Con mejores o peores argumentos, el pasado jueves los gobiernos de España e Italia decidieron abandonar la mesa de negociación ante la negativa de Holanda y Alemania a poner en marcha un programa europeo que mutualizara la deuda mediante los denominados coronabonos, permitiendo de esta manera la entrada de fondos para aquellos países en peor coyuntura por la crisis del coronavirus. Al margen de discusiones teóricas para especialistas en el campo económico, sí es posible afirmar que esa cumbre sirvió para vislumbrar las trincheras europeas del presente, en las que se parapetan unos intereses nacionales que se antojan difícilmente conciliables. Es ésta una realidad inapelable que reduce a pura palabrería centenares de declaraciones cargadas de ampulosidad y buenas intenciones, como aquellas que hacía el propio presidente Juncker al anunciar la creación del Cuerpo Europeo de Solidaridad: «Tendemos a mostrarnos solidarios de forma más espontánea cuando nos enfrentamos a situaciones de emergencia» (Discurso sobre el estado de la Unión, 2016). En ese mismo sentido, la denominada «cláusula de solidaridad», introducida en el Artículo 222 del Título VII del Tratado de Funcionamiento de la Unión Europea, según la cual los socios europeos «actuarán conjuntamente con espíritu de solidaridad si un Estado miembro es objeto de un ataque terrorista o víctima de una catástrofe natural o de origen humano», no es sino otra muestra más de la oquedad de un discurso europeísta que se estrella contra la dura realidad.
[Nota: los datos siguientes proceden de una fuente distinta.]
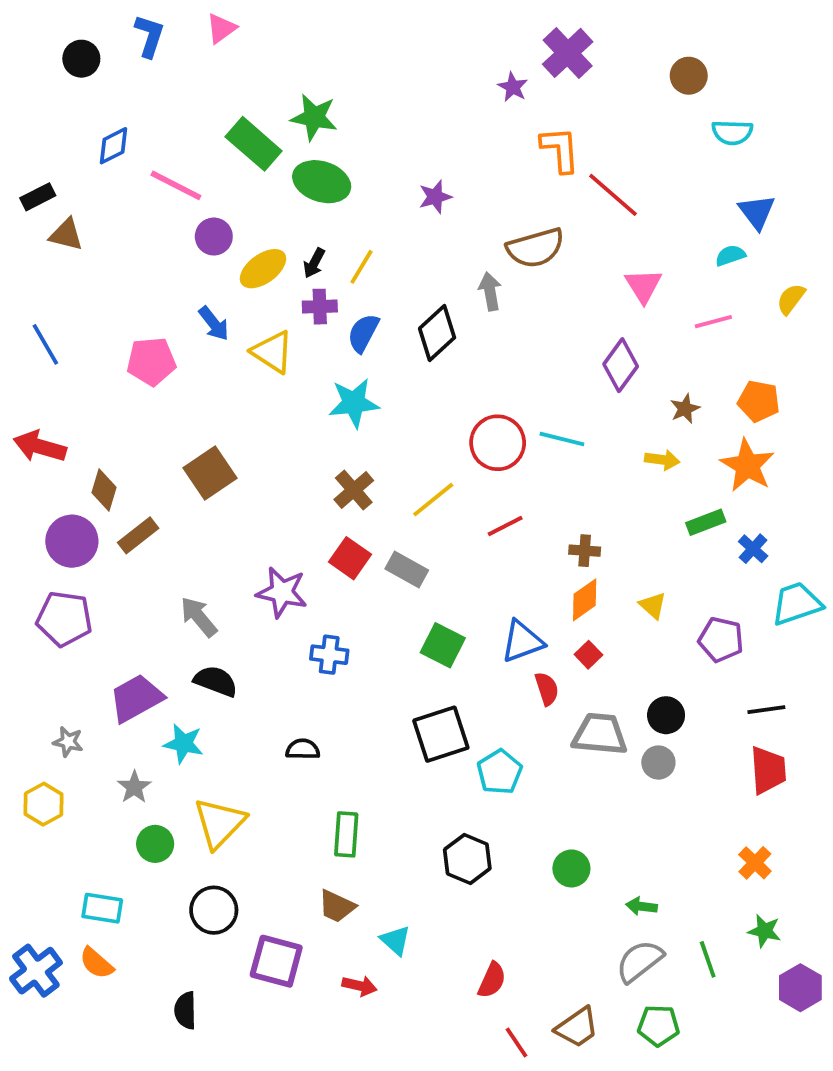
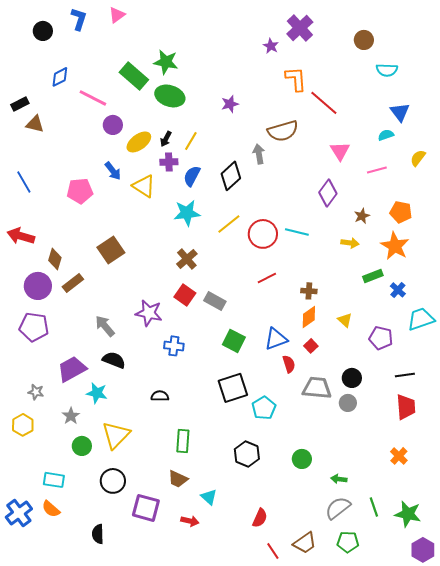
yellow line: (433, 500) -> (229, 224), moved
green star: (764, 931) -> (408, 514), moved, size x1.5
purple hexagon: (800, 988) -> (423, 550), moved

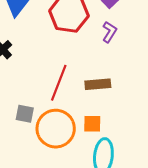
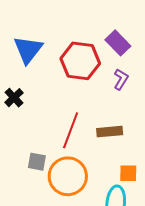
orange square: (92, 124) -> (128, 173), moved

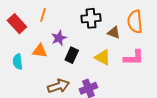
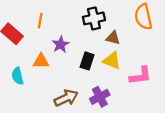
brown triangle: (114, 32) -> (113, 38), moved
black rectangle: (72, 55) -> (87, 61), moved
pink L-shape: (134, 58) -> (140, 76), moved

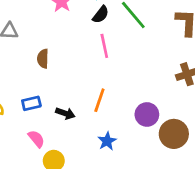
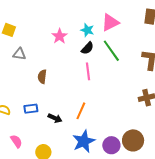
purple circle: (147, 114) -> (111, 145), moved
pink semicircle: (36, 139) -> (16, 141), moved
blue star: (107, 141) -> (84, 141), size x1.6

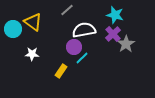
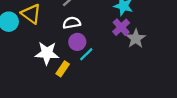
white semicircle: (84, 30) -> (72, 23), moved, size x0.7
white star: (32, 54) -> (47, 53), moved, size x1.5

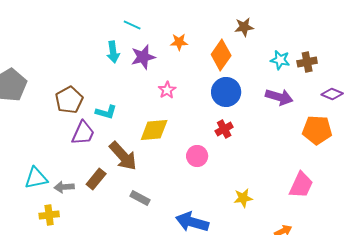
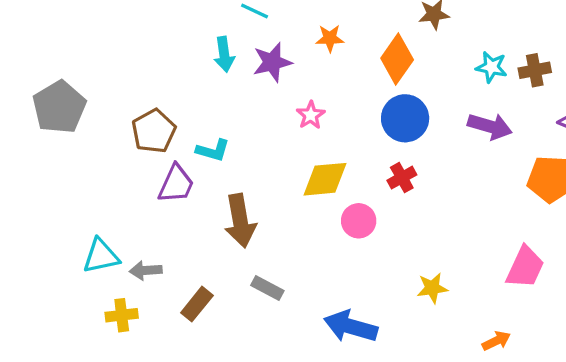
yellow diamond: (154, 130) -> (325, 179), moved
brown arrow: (123, 156) -> (240, 221), turned 32
brown rectangle: (96, 179) -> (197, 304), moved

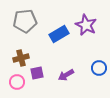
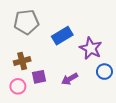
purple star: (86, 25) -> (91, 48), moved

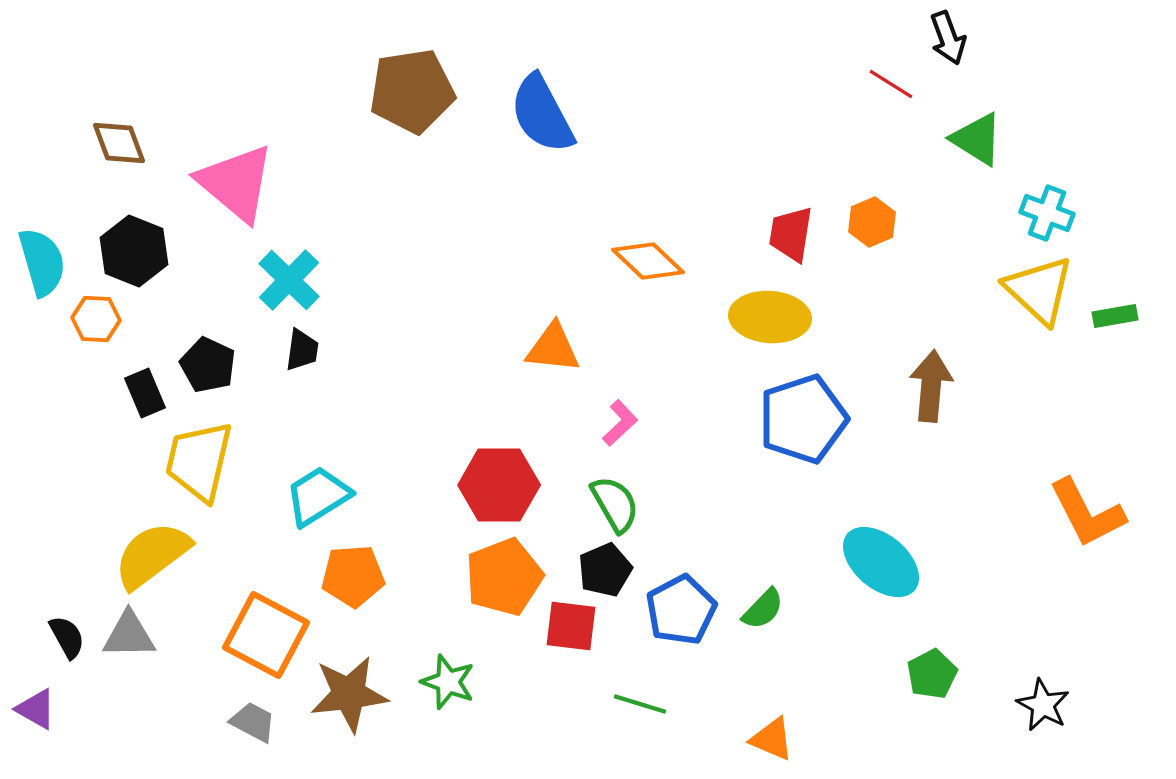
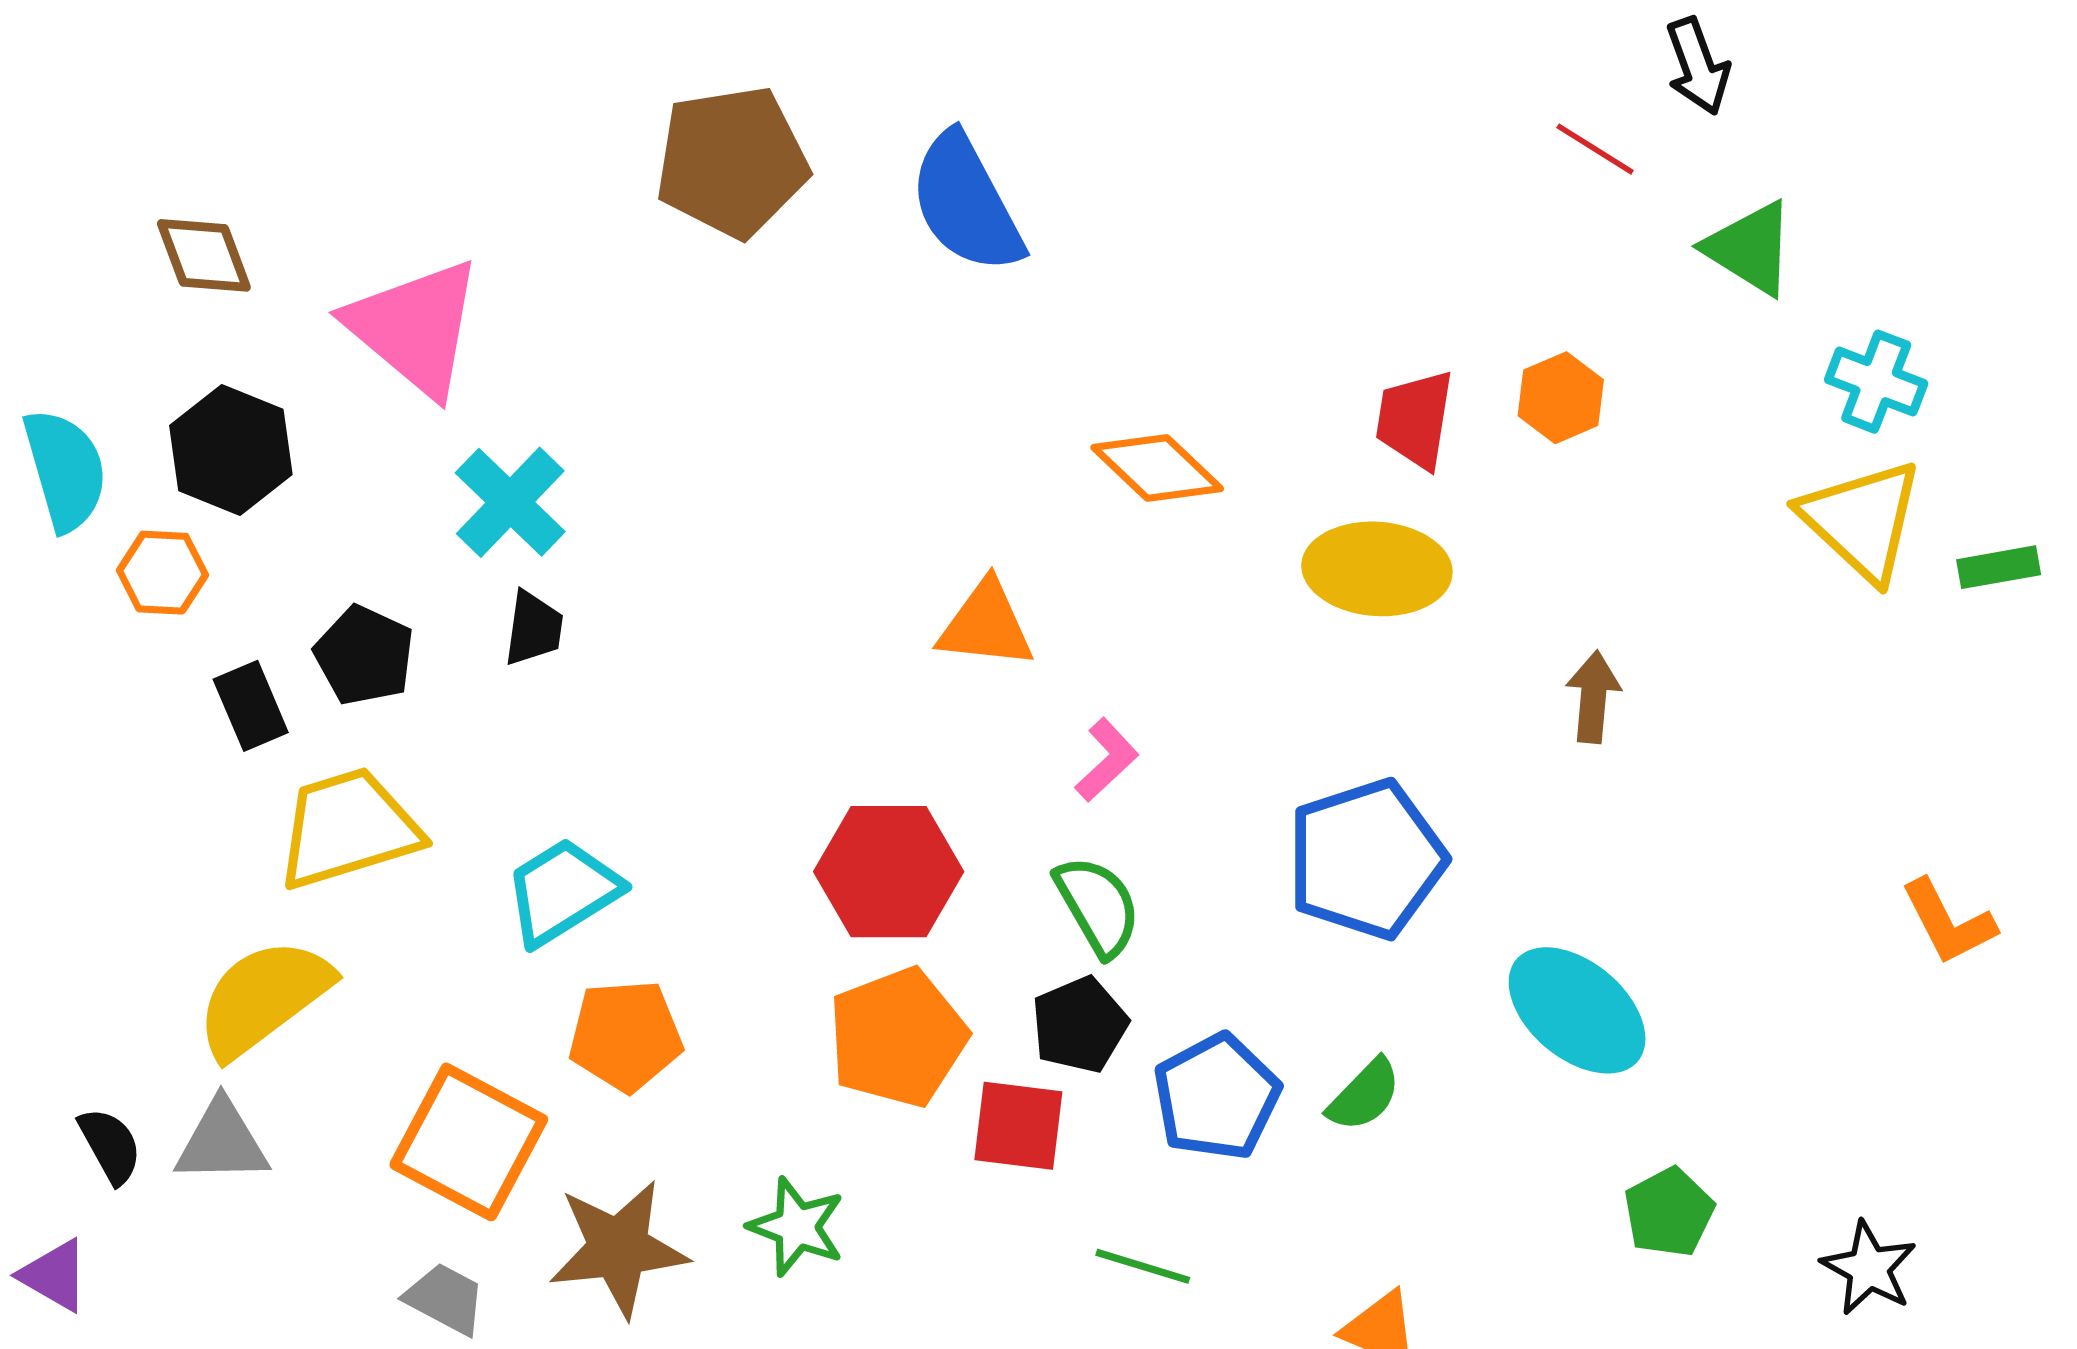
brown arrow: (931, 386) -> (1593, 697), moved, size x0.7
blue pentagon: (803, 419) -> (1366, 859), moved
yellow trapezoid: (199, 461) -> (348, 828), turned 60
orange L-shape: (1087, 513) -> (1948, 922), size x0.7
Así pues, en la idea de solidaridad, aunque substantivada y envuelta en un discurso lustroso, no se halla la unidad de Europa.
La falta de un principio común que cohesione y concierte toda la acción de las diversas partes de ese pretendido todo que llamamos Europa, hace imposible sostener la existencia de una unidad política efectiva; algo que la COVID19 se está encargando de mostrar a marchas forzadas. Por consiguiente, y aun si soslayamos las importantes diferencias lingüísticas, confesionales y de tradición que se dan entre las diferentes naciones del viejo continente, habrá que señalar que la unidad política de Europa es hoy acaso más un anhelo o un artilugio burocrático que una realidad efectiva. Y sin tal unidad fenoménica, tampoco cabe sostener la existencia de una identidad europea en la que reconocerse. Una identidad que sólo tendría pleno sentido si la Unión Europea alcanzara la condición de Estado unitario (nacional, si se prefiere), algo que resulta del todo incompatible con la realidad histórica y con la realidad presente de cada uno de sus Estados miembros. Tal vez esta colosal crisis que estamos padeciendo logre desenmascarar ese europeísmo cautivo de falsa conciencia política y prendado de la idea «sublime» de Europa con el que convivimos. Acaso una decisión que quepa tomar una vez se gane la partida al coronavirus sea un replanteamiento profundo de esa superestructura que es Europa. Pero mientras tanto, sin unidad ni identidad a escala europea en la que reconocernos, sólo queda dirigir nuestra mirada hacia los Estados nacionales; en nuestro caso, hacia España. Es ahí donde tenemos que librar la batalla.
Francisco Javier Fernández Curtiella. Doctor en Filosofía.